• [Document extract]:
To determine the eigenvalues z_i of the state matrix (39), the following similarity transformation may be utilized

$$\stackrel{⌢}{\mathit{A}}=\left[\begin{array}{cc}\mathit{A}& \mathit{b}\\ -{\left(\mathit{c}\mathit{b}\right)}^{-1}\mathit{c}{\mathit{A}}^2& -{\left(\mathit{c}\mathit{b}\right)}^{-1}\mathit{c}\mathit{A}\mathit{b}\end{array}\right]={\mathit{M}}^{-1}\left[\begin{array}{cc}{\mathit{A}}_{\mathit{c}}& \mathit{b}\\ 0_{1\times n}& 0\end{array}\right]\mathit{M},$$

(41)

where A_c = [1_n×n − b(cb)⁻¹c]A and M is an invertible matrix such that

$$\mathit{M}=\left[\begin{array}{cc}{\mathbf{1}}_{n\times n}& {\mathbf{0}}_{n\times 1}\\ {\left(\mathit{c}\mathit{b}\right)}^{-1}\mathit{c}\mathit{A}& 1\end{array}\right]$$

(42)

and

$${\mathit{M}}^{-1}=\left[\begin{array}{cc}{\mathbf{1}}_{n\times n}& 0_{n\times 1}\\ -{\left(\mathit{c}\mathit{b}\right)}^{-1}\mathit{c}\mathit{A}& 1\end{array}\right].$$

(43)

• [Listed entries]:

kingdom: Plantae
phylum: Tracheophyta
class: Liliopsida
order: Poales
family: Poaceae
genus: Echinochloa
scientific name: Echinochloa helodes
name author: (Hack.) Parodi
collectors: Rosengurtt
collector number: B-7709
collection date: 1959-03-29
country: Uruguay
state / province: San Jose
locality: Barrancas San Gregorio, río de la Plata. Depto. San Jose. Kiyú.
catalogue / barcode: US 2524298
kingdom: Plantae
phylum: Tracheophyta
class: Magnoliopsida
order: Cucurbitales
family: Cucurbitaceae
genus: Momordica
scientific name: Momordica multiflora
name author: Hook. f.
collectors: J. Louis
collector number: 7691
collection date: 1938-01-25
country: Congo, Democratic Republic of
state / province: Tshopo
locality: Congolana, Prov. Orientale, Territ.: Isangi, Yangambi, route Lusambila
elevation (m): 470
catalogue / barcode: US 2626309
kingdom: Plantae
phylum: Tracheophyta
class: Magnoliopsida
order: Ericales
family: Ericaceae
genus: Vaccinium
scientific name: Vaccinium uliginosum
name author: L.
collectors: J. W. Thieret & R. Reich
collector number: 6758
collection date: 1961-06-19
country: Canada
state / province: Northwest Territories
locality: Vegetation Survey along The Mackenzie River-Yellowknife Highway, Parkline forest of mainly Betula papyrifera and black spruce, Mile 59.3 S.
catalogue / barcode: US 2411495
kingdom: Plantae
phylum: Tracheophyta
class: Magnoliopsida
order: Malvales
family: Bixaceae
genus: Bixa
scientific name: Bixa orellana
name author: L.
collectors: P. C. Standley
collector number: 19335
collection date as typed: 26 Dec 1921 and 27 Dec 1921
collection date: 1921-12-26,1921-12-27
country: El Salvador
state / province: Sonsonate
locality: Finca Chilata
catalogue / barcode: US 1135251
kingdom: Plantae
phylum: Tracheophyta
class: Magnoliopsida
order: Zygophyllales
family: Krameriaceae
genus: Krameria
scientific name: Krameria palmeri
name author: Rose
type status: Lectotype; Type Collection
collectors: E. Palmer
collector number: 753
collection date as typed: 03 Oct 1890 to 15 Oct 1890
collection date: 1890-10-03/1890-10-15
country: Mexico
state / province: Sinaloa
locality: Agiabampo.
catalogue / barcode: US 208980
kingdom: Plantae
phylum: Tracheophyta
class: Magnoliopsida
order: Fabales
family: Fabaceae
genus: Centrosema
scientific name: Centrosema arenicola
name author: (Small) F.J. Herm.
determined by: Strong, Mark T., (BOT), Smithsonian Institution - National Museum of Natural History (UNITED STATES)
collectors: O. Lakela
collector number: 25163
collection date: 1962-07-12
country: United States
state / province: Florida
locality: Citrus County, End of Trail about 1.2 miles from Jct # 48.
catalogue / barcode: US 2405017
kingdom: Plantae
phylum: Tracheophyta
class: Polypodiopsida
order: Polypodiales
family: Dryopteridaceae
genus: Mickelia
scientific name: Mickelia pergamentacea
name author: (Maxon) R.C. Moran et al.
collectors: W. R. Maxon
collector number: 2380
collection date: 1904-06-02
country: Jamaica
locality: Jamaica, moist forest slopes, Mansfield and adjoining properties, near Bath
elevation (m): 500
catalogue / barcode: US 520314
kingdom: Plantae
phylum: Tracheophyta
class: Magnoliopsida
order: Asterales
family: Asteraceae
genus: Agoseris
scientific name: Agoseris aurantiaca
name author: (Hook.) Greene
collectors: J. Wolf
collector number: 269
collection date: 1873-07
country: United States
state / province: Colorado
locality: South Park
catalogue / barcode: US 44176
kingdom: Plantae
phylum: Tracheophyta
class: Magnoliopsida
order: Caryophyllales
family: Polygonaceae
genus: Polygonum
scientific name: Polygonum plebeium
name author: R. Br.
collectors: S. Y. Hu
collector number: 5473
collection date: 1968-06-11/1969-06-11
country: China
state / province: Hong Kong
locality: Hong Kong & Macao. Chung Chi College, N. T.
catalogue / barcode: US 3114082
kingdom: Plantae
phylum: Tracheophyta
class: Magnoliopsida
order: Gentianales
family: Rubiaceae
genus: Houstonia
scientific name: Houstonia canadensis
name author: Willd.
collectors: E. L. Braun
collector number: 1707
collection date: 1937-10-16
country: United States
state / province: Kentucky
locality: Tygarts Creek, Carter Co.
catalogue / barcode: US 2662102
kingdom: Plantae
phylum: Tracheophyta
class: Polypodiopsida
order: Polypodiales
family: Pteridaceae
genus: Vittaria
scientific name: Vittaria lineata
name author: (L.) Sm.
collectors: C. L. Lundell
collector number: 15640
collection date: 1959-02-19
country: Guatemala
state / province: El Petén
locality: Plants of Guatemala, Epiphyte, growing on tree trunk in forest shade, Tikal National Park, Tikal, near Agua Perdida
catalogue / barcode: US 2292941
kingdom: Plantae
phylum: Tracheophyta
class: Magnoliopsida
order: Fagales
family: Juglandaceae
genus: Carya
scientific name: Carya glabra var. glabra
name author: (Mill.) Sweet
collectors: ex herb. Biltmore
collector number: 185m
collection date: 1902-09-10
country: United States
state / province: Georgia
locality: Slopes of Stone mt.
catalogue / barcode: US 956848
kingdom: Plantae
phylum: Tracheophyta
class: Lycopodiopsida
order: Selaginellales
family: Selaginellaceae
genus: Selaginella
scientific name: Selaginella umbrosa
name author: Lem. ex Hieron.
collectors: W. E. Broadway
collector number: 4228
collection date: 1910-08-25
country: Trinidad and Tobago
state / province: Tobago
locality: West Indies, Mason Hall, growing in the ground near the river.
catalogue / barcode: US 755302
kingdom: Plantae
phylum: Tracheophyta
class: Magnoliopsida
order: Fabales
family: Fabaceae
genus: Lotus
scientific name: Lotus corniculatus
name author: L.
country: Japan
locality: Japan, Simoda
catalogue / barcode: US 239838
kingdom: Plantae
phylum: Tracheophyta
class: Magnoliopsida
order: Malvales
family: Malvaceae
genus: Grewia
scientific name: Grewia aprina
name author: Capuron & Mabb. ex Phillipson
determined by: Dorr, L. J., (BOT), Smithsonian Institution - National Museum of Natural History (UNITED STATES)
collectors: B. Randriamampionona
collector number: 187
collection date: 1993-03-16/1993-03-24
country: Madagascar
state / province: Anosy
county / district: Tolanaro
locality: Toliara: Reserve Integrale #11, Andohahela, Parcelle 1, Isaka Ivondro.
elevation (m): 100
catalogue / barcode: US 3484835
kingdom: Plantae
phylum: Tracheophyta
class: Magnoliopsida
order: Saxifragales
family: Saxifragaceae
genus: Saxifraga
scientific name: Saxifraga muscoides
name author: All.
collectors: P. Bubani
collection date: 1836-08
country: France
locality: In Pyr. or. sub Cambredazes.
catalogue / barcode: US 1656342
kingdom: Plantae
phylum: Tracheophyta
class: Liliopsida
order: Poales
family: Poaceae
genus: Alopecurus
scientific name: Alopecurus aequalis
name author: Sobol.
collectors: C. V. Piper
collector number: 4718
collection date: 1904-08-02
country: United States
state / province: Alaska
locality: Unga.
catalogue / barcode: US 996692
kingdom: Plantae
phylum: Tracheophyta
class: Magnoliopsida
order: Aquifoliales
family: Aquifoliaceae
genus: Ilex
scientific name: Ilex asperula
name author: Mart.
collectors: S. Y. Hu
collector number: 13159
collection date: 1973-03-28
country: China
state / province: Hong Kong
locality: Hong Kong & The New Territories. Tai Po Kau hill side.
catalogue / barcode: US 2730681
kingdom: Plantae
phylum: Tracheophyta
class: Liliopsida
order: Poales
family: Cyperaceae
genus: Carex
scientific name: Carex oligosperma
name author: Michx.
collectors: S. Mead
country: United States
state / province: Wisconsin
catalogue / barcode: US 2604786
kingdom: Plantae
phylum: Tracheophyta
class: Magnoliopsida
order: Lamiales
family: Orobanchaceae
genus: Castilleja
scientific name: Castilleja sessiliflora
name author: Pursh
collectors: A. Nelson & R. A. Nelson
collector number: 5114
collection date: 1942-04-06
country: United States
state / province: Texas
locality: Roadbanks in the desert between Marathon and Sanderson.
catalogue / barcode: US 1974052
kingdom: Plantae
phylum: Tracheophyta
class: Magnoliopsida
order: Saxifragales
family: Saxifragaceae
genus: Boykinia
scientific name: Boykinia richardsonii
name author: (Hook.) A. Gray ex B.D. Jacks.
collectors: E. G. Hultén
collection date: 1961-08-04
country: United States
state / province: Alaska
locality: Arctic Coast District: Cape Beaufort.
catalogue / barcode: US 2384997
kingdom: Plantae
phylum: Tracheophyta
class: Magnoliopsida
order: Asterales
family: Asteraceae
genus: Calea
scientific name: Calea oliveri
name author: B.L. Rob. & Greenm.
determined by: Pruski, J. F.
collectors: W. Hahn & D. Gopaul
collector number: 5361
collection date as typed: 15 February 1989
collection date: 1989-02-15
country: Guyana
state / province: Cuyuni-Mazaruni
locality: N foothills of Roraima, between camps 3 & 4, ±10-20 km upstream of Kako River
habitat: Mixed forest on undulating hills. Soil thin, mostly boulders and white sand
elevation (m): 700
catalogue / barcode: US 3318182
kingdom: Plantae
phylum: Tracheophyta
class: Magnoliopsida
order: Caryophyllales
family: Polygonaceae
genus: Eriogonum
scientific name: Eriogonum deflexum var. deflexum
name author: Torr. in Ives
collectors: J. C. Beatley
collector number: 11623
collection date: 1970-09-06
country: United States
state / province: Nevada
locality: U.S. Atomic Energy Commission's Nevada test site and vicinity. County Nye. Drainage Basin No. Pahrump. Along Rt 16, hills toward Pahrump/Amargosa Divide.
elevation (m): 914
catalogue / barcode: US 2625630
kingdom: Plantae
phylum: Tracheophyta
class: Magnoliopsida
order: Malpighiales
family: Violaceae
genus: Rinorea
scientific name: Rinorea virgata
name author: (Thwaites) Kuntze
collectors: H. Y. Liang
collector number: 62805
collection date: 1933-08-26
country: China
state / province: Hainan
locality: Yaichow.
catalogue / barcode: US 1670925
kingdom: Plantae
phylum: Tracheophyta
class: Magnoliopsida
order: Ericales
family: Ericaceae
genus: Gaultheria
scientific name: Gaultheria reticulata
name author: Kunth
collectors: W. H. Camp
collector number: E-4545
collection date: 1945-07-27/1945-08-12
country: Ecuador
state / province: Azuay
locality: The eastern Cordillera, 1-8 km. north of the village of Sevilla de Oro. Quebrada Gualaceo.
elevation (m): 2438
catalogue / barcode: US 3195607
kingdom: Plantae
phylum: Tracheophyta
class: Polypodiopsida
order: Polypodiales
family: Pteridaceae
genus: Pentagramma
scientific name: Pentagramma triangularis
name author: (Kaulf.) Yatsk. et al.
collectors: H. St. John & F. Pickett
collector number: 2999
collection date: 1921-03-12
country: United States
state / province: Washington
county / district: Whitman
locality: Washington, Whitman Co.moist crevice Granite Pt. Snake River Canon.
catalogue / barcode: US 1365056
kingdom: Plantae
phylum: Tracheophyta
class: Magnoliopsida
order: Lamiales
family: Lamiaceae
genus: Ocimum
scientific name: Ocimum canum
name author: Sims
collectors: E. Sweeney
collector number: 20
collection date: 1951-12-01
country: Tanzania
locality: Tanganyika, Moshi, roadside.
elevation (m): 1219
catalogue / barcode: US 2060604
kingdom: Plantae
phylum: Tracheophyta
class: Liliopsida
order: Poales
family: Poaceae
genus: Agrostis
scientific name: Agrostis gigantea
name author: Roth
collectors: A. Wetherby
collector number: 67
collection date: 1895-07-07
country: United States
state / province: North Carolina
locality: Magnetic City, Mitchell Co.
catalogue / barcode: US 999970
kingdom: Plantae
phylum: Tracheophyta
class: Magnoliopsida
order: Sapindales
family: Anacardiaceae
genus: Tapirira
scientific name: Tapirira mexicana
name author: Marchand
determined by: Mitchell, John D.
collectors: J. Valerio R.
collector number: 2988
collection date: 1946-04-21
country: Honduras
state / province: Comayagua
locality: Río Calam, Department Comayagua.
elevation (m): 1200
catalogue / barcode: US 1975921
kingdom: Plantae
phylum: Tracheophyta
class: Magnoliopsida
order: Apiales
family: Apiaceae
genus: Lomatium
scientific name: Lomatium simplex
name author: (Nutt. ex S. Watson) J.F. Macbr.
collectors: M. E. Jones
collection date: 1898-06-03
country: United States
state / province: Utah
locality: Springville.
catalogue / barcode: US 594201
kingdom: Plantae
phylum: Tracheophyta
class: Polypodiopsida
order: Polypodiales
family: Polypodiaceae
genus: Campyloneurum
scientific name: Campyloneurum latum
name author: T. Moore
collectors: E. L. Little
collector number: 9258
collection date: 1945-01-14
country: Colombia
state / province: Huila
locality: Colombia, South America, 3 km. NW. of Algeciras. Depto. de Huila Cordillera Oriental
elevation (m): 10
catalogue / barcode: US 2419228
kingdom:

• [Given instruction 1]: According to the similarity-transformation text, what is the transformation used to determine?
• [Given instruction 2]: Continue the similarity-transformation text from the end of equation (43), writing the next paragraph of the derivation.

• [Task result 1]: It is used to determine the eigenvalues z_i of the state matrix (39).

• [Task result 2]:
From the multiplication of (41) we get

$$\begin{array}{l}{\mathit{M}}^{-1}\left[\begin{array}{cc}{\mathit{A}}_{\mathit{c}}& \mathit{b}\\ {\mathbf{0}}_{1\times n}& 0\end{array}\right]\mathit{M}=\left[\begin{array}{cc}{\mathbf{1}}_{n\times n}& {\mathbf{0}}_{n\times 1}\\ -{\left(\mathit{c}\mathit{b}\right)}^{-1}\mathit{c}\mathit{A}& 1\end{array}\right]\left[\begin{array}{cc}\left({\mathbf{1}}_{n\times n}-\mathit{b}{\left(\mathit{c}\mathit{b}\right)}^{-1}\mathit{c}\right)\mathit{A}& \mathit{b}\\ {\mathbf{0}}_{1\times n}& 0\end{array}\right]\left[\begin{array}{cc}{\mathbf{1}}_{n\times n}& {\mathbf{0}}_{n\times 1}\\ {\left(\mathit{c}\mathit{b}\right)}^{-1}\mathit{c}\mathit{A}& 1\end{array}\right]=\\ \left[\begin{array}{cc}\left({\mathbf{1}}_{n\times n}-\mathit{b}{\left(\mathit{c}\mathit{b}\right)}^{-1}\mathit{c}\right)\mathit{A}& \mathit{b}\\ -{\left(\mathit{c}\mathit{b}\right)}^{-1}\mathit{c}\mathit{A}\left({\mathbf{1}}_{n\times n}-\mathit{b}{\left(\mathit{c}\mathit{b}\right)}^{-1}\mathit{c}\right)\mathit{A}& -{\left(\mathit{c}\mathit{b}\right)}^{-1}\mathit{c}\mathit{A}\mathit{b}\end{array}\right]\left[\begin{array}{cc}{\mathbf{1}}_{n\times n}& 0_{n\times 1}\\ {\left(\mathit{c}\mathit{b}\right)}^{-1}\mathit{c}\mathit{A}& 1\end{array}\right]=\left[\begin{array}{cc}\mathit{A}& \mathit{b}\\ -{\left(\mathit{c}\mathit{b}\right)}^{-1}\mathit{c}{\mathit{A}}^2& -{\left(\mathit{c}\mathit{b}\right)}^{-1}\mathit{c}\mathit{A}\mathit{b}\end{array}\right]=\stackrel{⌢}{\mathit{A}}.\end{array}$$

(44)

From (44) it follows that

$$z_{1,...,n}=\mathrm{eig}\left\{\left[{\mathbf{1}}_{n\times n}-\mathit{b}{\left(\mathit{c}\mathit{b}\right)}^{-1}\mathit{c}\right]\mathit{A}\right\}\wedge z_{n+1}=0.$$

(45)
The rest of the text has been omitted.